Netflix: Why Are Investors Hitting the Pause Button?
Netflix (NASDAQ:NFLX) recently announced better-than-expected results for the third quarter, but shares are hitting the pause button as the company’s chief executive officer warns investors about irrational exuberance.
Net income for the three months ended September 30 totaled $32 million (52 cents per share), compared to only $8 million (13 cents per share) a year earlier. Meanwhile, revenue surged 22 percent, from $905 million to $1.1 billion. On average, Wall Street expected earnings of 47 cents per share.
In the United States, Netflix now has more subscribers than Time Warner’s (NYSE:TWX) HBO. “We are very pleased to have over 40 million members, up from less than 30 million just one year ago,” said Reed Hastings, Netflix’s CEO, in a letter to shareholders. “The Netflix original series Orange is the New Black is a critical and popular success, and our earlier series House of Cards is the first Internet TV series to win a Primetime Emmy Award. We launched our 41st country and the Dutch seem to like Netflix.”
Netflix has about 31 million members in the U.S., while HBO has nearly 29 million.
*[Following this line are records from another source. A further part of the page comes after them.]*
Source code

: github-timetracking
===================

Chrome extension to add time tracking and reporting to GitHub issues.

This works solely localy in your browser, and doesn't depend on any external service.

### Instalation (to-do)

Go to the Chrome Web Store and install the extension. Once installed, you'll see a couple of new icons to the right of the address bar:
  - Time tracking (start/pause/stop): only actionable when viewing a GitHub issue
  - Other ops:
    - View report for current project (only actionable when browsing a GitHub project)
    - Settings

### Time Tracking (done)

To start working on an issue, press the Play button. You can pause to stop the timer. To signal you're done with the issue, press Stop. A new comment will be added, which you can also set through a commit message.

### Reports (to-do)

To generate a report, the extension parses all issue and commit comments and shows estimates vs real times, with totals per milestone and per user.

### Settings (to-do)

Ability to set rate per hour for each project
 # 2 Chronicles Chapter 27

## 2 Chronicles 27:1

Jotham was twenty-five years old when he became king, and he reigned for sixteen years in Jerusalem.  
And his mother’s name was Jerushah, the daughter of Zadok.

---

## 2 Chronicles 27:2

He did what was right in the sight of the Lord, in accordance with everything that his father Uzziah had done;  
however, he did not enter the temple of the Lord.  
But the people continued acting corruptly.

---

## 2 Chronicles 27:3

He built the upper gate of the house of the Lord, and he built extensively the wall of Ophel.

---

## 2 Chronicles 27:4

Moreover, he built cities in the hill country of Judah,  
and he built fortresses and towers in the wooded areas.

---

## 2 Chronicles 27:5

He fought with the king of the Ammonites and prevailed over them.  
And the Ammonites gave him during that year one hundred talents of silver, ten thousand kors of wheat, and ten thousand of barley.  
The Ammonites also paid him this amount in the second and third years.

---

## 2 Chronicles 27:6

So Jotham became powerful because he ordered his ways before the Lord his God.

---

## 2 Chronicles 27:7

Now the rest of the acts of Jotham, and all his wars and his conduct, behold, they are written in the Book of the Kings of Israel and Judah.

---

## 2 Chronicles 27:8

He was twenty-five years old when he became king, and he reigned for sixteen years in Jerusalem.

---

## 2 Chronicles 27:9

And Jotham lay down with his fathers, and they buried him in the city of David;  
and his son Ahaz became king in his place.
After the quarterly results, shares of Netflix surged more than 10 percent to reach a new all-time high of $389. However, shares turned negative during Tuesday trading as investors pondered a warning in the quarterly letter.
“In calendar year 2003 we were the highest performing stock on Nasdaq,” Hastings said. ”We had solid results compounded by momentum-investor-fueled euphoria. Some of the euphoria today feels like 2003.” When asked about the statement, Hastings reiterated in the earnings interview that momentum investors are influencing the stock price more than normal, and he wanted to “honestly reflect on that.”
As the chart below shows, Netflix shares exploded from only $3 in October 2002 to $39 in early 2004. Shortly thereafter, shares collapsed back to single digits before making another breathtaking move. Shares eventually hit $300 in 2011 but crashed to $55 last year. In 2013, Netflix has been the best performer in the S&P 500.
Shares of Netflix have more than tripled this year, but closed 9.2 percent lower on Tuesday, at $322.52, as investors take some money off the table. Netflix was also downgraded by S&P Capital IQ from Hold to Sell. In comparison, the S&P 500 and Nasdaq are up 23 percent and 30 percent year to date, respectively.